Malgré le tremblement qui l'avait pris devant ce spectacle imprévu, il s'agenouilla presque à côté du corps et posa la main sur le cœur.
— Elle respire encore! Mais il n'y a probablement pas une minute à perdre, murmura-t-il. Et il ajouta plus haut : Nous ne pouvons la laisser là. Pierre, allez chercher Nanette, nous allons toujours porter cette malheureuse dans l'hôtel.
Pendant que le cocher ouvrait vivement la porte de la grille, le vieillard, bravement accroupi dans le bourbier, avait relevé et appuyé sur son genou la tête ballottante de la jeune fille.
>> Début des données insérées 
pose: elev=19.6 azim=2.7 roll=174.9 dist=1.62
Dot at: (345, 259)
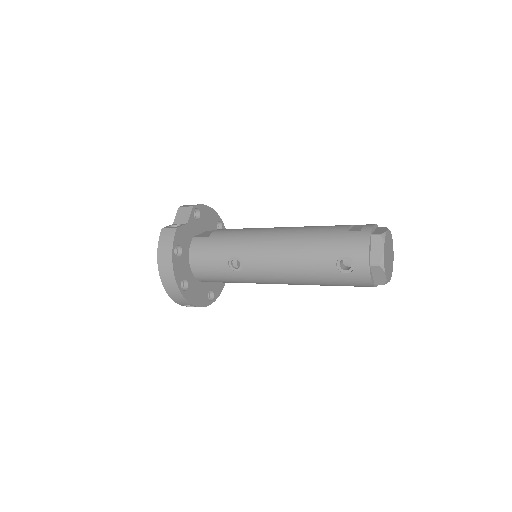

Il lui lava les joues avec son mouchoir et essaya de lui ouvrir délicatement les yeux avec le pouce ; mais les paupières retombèrent immédiatement.
— Et cette Nanette qui ne vient pas! Vous verrez qu'elle arrivera encore trop tard, grommela-t-il impatiemment : ce qui indiquait que ladite Nanette avait la réputation de ne pas se presser.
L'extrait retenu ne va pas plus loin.